Chizuk Amuno Congregation is looking to celebrate and rejoice the beauty and meaning of Jewish tradition through programming that is innovative, 21st century and Conservative Movement 2.0
Beginning Nov. 1, accomplishing this goal will be just a little easier.
On Nov. 1, Glenn S. Easton will join the congregation full time as its new executive director. Easton replaces Ron Millen.
Rabbi Ron Shulman, a childhood friend of Easton’s (by coincidence), described the new executive director as “among the leading synagogue administrators in the country” and as a “committed and practicing and knowledgeable Conservative Jew who brings a warmth, caring and humanity to his synagogue work that is really precious and special.”
Easton comes to Chizuk from Adas Israel Congregation in Washington, D.C., at which he spent the last 22 years. Before that, he worked at B’nai Israel Congregation in Rockville, a job he was referred to by his wife’s aunt. Easton, who was living in Los Angeles at the time, said the aunt saw an advertisement for the position in the Baltimore Jewish Times and sent it his way. Easton became the country’s youngest executive director then and at B’nai Israel was given the opportunity to experiment with new approaches to nonprofit management. He spearheaded efforts to install some of the first personal computers used for synagogue administration.
At Adas, Easton worked with lay leaders and staff to pay off a $4.5 million mortgage, eliminate a $1 million operating deficit (which created a significant operating reserve fund), build a $20 million endowment fund and institute a unique set of personnel practices and policies that helped designate the congregation as “One of the Best Nonprofits to Work For” by the Non-Profit Times magazine.
Easton attributes much of his success to helping the synagogue regain focus on its mission, being a sacred place where God dwells, where rabbis teach and inspire and children learn to ensure the future of the Jewish people.
“Children are the bedrock of the Jewish community, without which Judaism today would not exist,” wrote Easton in an article titled, “Are You a ‘Freemium’ Or A Premium Synagogue User?”
He also said that some synagogues spend too much time talking about money when they should be talking about their mission; it does not take money to study, to worship or to visit the sick.
“Once we truly get to know and provide meaning in the lives of our congregants, the funding will follow,” Easton said, noting that at Adas part of the success was not that it eliminated financial development, but rather the constant nickel-and-dime fundraising solicitations.

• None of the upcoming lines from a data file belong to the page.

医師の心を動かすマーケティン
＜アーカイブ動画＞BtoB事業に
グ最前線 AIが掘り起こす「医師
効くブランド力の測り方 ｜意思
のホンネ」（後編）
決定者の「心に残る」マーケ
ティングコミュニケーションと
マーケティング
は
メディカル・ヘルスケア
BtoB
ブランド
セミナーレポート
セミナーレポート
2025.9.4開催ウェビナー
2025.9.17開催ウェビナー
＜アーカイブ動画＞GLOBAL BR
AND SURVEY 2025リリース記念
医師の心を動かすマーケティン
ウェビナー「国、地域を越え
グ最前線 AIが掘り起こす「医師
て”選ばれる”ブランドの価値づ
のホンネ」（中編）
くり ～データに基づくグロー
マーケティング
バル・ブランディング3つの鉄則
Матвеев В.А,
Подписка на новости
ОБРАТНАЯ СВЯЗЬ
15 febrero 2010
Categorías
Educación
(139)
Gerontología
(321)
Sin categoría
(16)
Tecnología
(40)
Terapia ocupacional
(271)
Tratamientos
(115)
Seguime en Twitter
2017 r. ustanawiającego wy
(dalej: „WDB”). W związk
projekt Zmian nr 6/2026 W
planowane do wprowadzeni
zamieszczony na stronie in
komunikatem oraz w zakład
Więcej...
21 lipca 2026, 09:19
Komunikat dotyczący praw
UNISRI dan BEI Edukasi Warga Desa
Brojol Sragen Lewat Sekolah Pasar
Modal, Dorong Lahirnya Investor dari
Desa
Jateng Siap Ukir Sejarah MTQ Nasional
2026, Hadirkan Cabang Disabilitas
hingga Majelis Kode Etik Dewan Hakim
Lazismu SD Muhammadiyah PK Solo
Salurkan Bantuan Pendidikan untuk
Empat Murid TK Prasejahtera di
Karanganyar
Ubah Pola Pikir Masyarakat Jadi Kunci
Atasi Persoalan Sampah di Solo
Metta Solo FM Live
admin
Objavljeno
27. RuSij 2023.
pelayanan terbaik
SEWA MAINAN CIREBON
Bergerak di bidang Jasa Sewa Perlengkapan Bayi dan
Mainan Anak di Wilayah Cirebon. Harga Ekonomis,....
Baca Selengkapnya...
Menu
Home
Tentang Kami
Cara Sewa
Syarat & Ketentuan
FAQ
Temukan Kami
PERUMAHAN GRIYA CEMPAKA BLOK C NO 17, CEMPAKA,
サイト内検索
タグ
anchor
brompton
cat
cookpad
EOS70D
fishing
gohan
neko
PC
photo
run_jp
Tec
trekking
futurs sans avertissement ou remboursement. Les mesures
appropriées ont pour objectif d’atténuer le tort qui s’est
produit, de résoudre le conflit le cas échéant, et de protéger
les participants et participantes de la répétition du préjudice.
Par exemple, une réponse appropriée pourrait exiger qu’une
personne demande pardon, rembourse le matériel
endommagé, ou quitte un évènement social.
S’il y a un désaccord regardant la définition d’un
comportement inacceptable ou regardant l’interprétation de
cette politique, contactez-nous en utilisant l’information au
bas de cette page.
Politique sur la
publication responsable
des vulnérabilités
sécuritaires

Rabbi Shulman and Easton said they share the same vision of building deeper relationships with the roughly 1,500 households who are members of Chizuk Amuno and look forward to partnering to move this agenda forward.

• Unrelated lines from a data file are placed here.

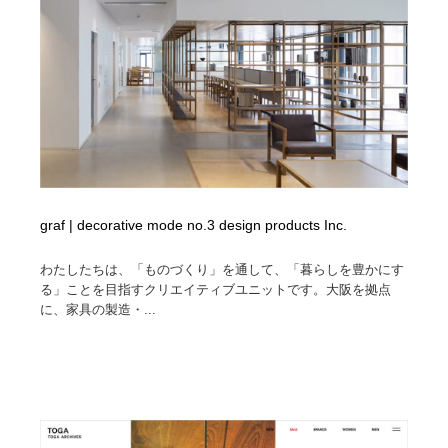
イラストレーター
コンテンツ・メディア制作会社
9
コンテンツ・メディア制作会社
フォント・フリーフォント / 書体
238
フォント・フリーフォント / 書体
レタリング・カリグラフィ・サイン・看板
31
レタリング・カリグラフィ・サイン・看板
編集・ライティング・コピーライター
19
編集・ライティング・コピーライター
スタイリスト・ヘア＆メークアップ・プロップ・セット
graf | decorative mode no.3 design products Inc.
18
デザイン
わたしたちは、「ものづくり」を通して、「暮らしを豊かにす
る」ことを目指すクリエイティブユニットです。大阪を拠点
スタイリスト・ヘア＆メークアップ・プロップ・セット
映像・クリエイター・プロダクション
164
デザイン
に、家具の製造・...
映像・クリエイター・プロダクション
撮影スタジオ・撮影用小物・背景ボード・リース・レン
20
タル
撮影スタジオ・撮影用小物・背景ボード・リース・レン
コーダー・エンジニア・デベロッパー
136
タル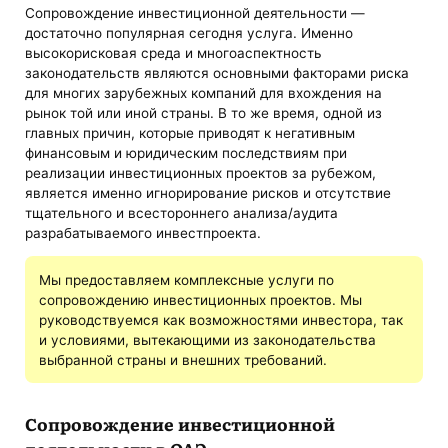
Сопровождение инвестиционной деятельности —
достаточно популярная сегодня услуга. Именно
высокорисковая среда и многоаспектность
законодательств являются основными факторами риска
для многих зарубежных компаний для вхождения на
рынок той или иной страны. В то же время, одной из
главных причин, которые приводят к негативным
финансовым и юридическим последствиям при
реализации инвестиционных проектов за рубежом,
является именно игнорирование рисков и отсутствие
тщательного и всестороннего анализа/аудита
разрабатываемого инвестпроекта.
Мы предоставляем комплексные услуги по
сопровождению инвестиционных проектов. Мы
руководствуемся как возможностями инвестора, так
и условиями, вытекающими из законодательства
выбранной страны и внешних требований.
Сопровождение инвестиционной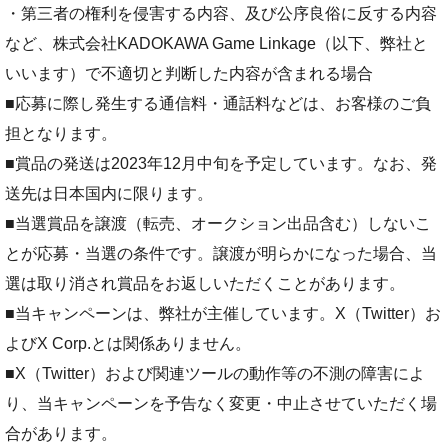
・第三者の権利を侵害する内容、及び公序良俗に反する内容
など、株式会社KADOKAWA Game Linkage（以下、弊社と
いいます）で不適切と判断した内容が含まれる場合
■応募に際し発生する通信料・通話料などは、お客様のご負
担となります。
■賞品の発送は2023年12月中旬を予定しています。なお、発
送先は日本国内に限ります。
■当選賞品を譲渡（転売、オークション出品含む）しないこ
とが応募・当選の条件です。譲渡が明らかになった場合、当
選は取り消され賞品をお返しいただくことがあります。
■当キャンペーンは、弊社が主催しています。X（Twitter）お
よびX Corp.とは関係ありません。
■X（Twitter）および関連ツールの動作等の不測の障害によ
り、当キャンペーンを予告なく変更・中止させていただく場
合があります。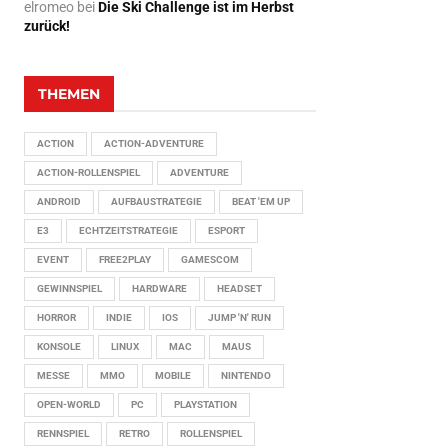
elromeo
bei
Die Ski Challenge ist im Herbst
zurück!
THEMEN
ACTION
ACTION-ADVENTURE
ACTION-ROLLENSPIEL
ADVENTURE
ANDROID
AUFBAUSTRATEGIE
BEAT 'EM UP
E3
ECHTZEITSTRATEGIE
ESPORT
EVENT
FREE2PLAY
GAMESCOM
GEWINNSPIEL
HARDWARE
HEADSET
HORROR
INDIE
IOS
JUMP 'N' RUN
KONSOLE
LINUX
MAC
MAUS
MESSE
MMO
MOBILE
NINTENDO
OPEN-WORLD
PC
PLAYSTATION
RENNSPIEL
RETRO
ROLLENSPIEL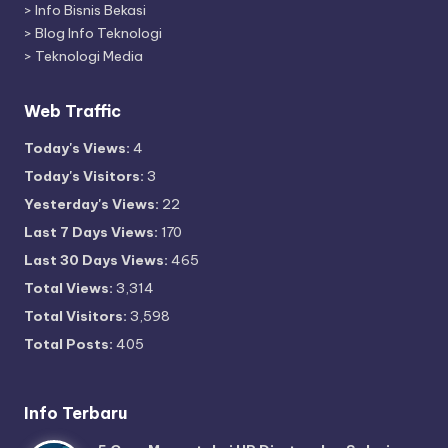
>
Info Bisnis Bekasi
>
Blog Info Teknologi
>
Teknologi Media
Web Traffic
Today's Views:
4
Today's Visitors:
3
Yesterday's Views:
22
Last 7 Days Views:
170
Last 30 Days Views:
465
Total Views:
3,314
Total Visitors:
3,598
Total Posts:
405
Info Terbaru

“In 21st-century synagogue life,” said Rabbi Shulman, “we create community through in-reach.”
Rabbi Shulman said at Chizuk, the congregation and leaders seek to develop relationships between members, clergy and educators.
He said, “Glenn will be a true partner to us in this next horizon.”

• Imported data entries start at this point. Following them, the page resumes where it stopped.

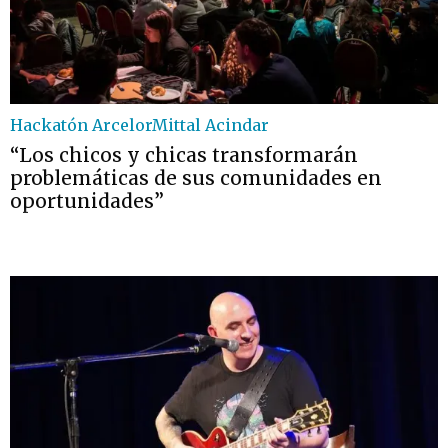
Hackatón ArcelorMittal Acindar
“Los chicos y chicas transformarán
problemáticas de sus comunidades en
oportunidades”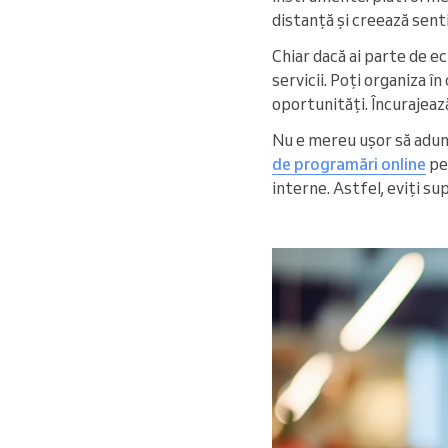
distanță și creează sent
Chiar dacă ai parte de e
servicii. Poți organiza î
oportunități. Încurajează
Nu e mereu ușor să aduni
de programări online
pe
interne. Astfel, eviți su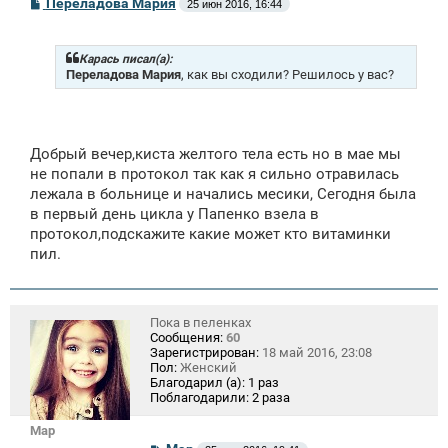
С
Переладова Мария
25 июн 2016, 16:44
о
о
б
щ
Карась писал(а):
е
Переладова Мария
, как вы сходили? Решилось у вас?
н
и
е
Добрый вечер,киста желтого тела есть но в мае мы
не попали в протокол так как я сильно отравилась
лежала в больнице и начались месики, Сегодня была
в первый день цикла у Папенко взела в
протокол,подскажите какие может кто витаминки
пил.
Пока в пеленках
Сообщения:
60
Зарегистрирован:
18 май 2016, 23:08
Пол:
Женский
Благодарил (а):
1 раз
Поблагодарили:
2 раза
Mар
С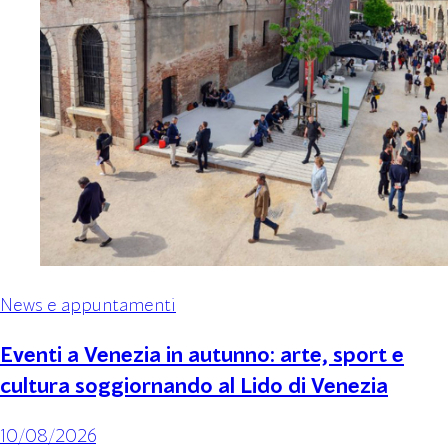
News e appuntamenti
Eventi a Venezia in autunno: arte, sport e
cultura soggiornando al Lido di Venezia
10/08/2026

Easton, whose wife went to preschool at Chizuk and had her bat mitzvah there, said beginning work at Chizuk is somewhat of a homecoming. (His daughter went to school with Joe Flacco, so everyone in the family is already a Ravens fan.) He will be joining Josh Bender, who recently took the position of head of the lower school at Krieger Schechter; Bender was the director of education at Adas with Easton for several years.
Easton also said that he sees many similarities between Adas and Chizuk, including their founding in the 19th century, similar size memberships, large buildings and staffs, active community involvement, synagogue cemeteries and Jewish day schools (with Chizuk’s Krieger Schechter Day School and Adas’ founding of the Jewish Primary Day School before it separated from the congregation).
The job at Chizuk intrigued him, he said, because he felt it was time to “re-energize my batteries and get to know a new community.”
Said Easton: “Conservative Jud-aism 2.0 needs to reinvent itself by creating a movement that is adaptable, innovative, inspiring and socially responsible. … I want the movement to succeed so my children and grandchildren can be a part of Conservative Judaism 3.0 and 4.0.”